Problem statement: Copy the listing below word for word, and leave out the pictures.

Provided material:
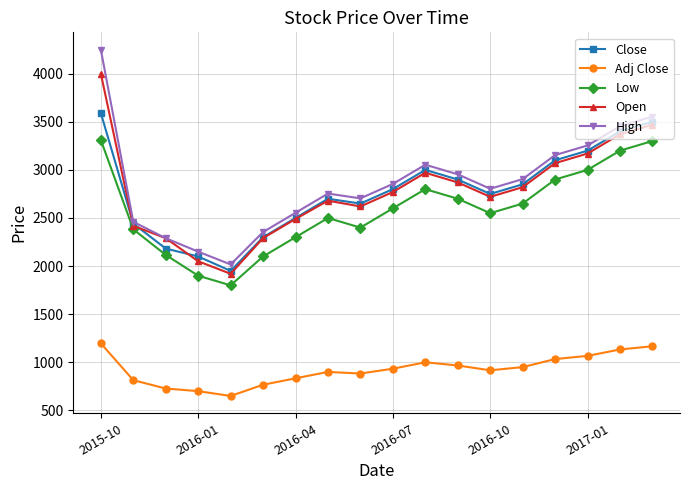

What is the value of the High point at the 13th from the left?

2804.0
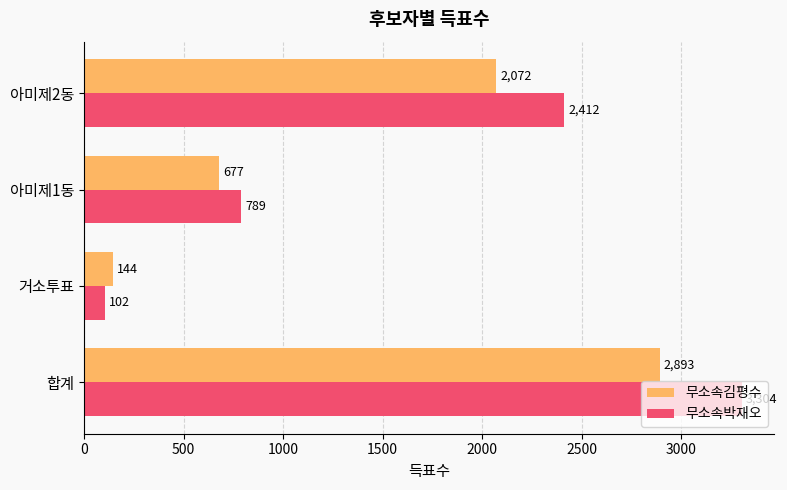

At which category is the sum across all series the highest?

합계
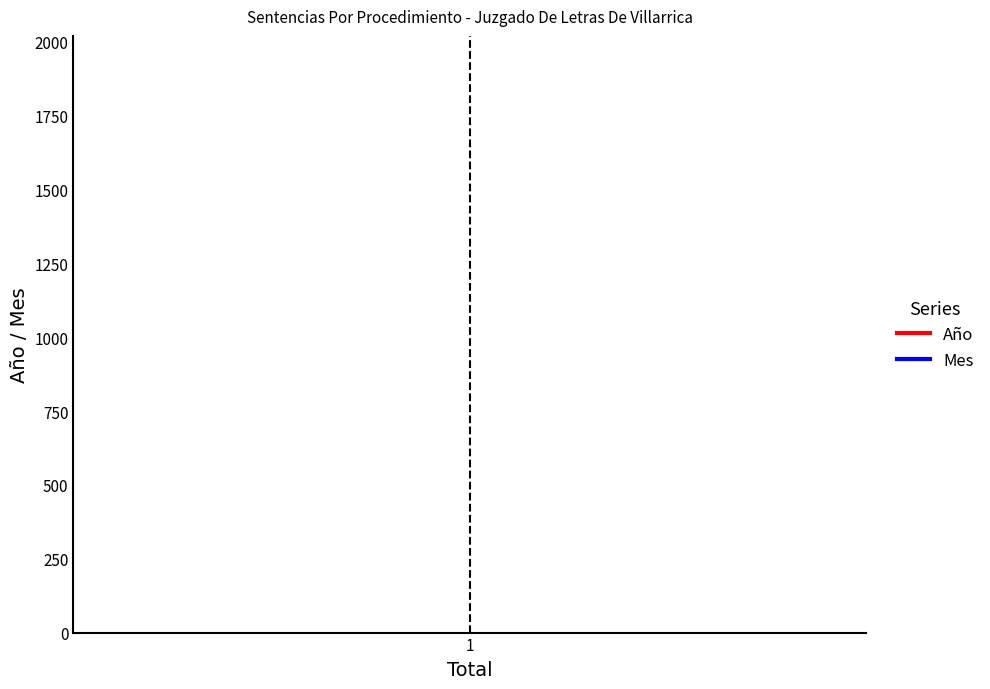

Read the Año value at 1.

2018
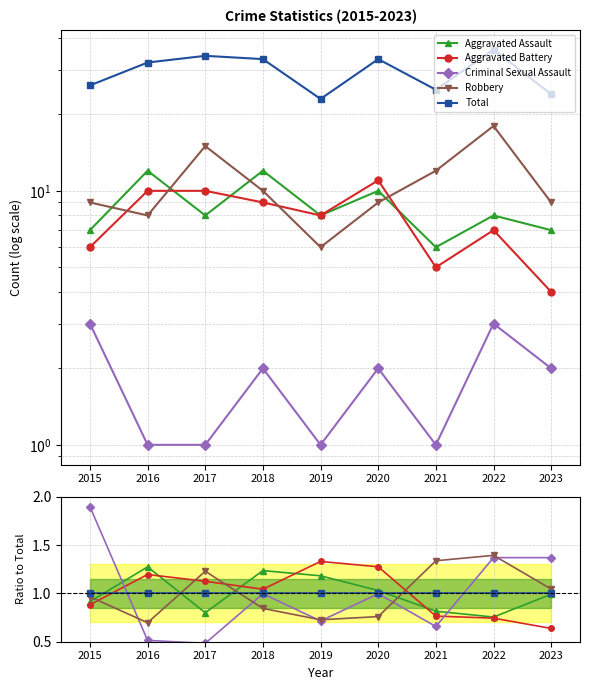

Reading left to right, extract all data points from this chart.

Aggravated Assault: 0.9	1.3	0.8	1.2	1.2	1.0	0.8	0.8	1.0
Aggravated Battery: 0.9	1.2	1.1	1.0	1.3	1.3	0.8	0.7	0.6
Criminal Sexual Assault: 1.9	0.5	0.5	1.0	0.7	1.0	0.7	1.4	1.4
Robbery: 1.0	0.7	1.2	0.8	0.7	0.8	1.3	1.4	1.0
Total: 1.0	1.0	1.0	1.0	1.0	1.0	1.0	1.0	1.0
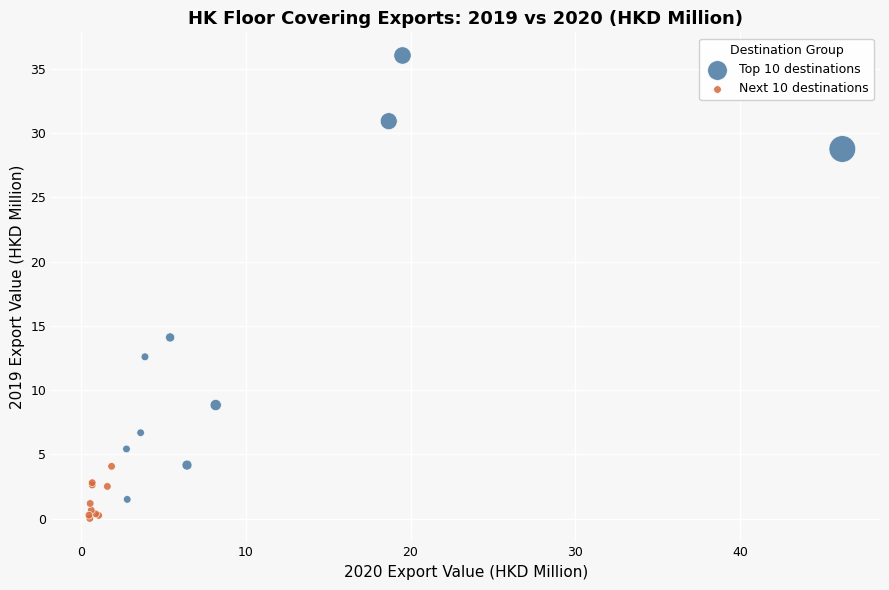

Which series has the largest Y range (max minus min)?

Top 10 destinations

Problem solution:
What is the value of the High point at the 13th from the left?

2804.0

At which category is the sum across all series the highest?

합계

Read the Año value at 1.

2018

Reading left to right, extract all data points from this chart.

Aggravated Assault: 0.9	1.3	0.8	1.2	1.2	1.0	0.8	0.8	1.0
Aggravated Battery: 0.9	1.2	1.1	1.0	1.3	1.3	0.8	0.7	0.6
Criminal Sexual Assault: 1.9	0.5	0.5	1.0	0.7	1.0	0.7	1.4	1.4
Robbery: 1.0	0.7	1.2	0.8	0.7	0.8	1.3	1.4	1.0
Total: 1.0	1.0	1.0	1.0	1.0	1.0	1.0	1.0	1.0

Which series has the largest Y range (max minus min)?

Top 10 destinations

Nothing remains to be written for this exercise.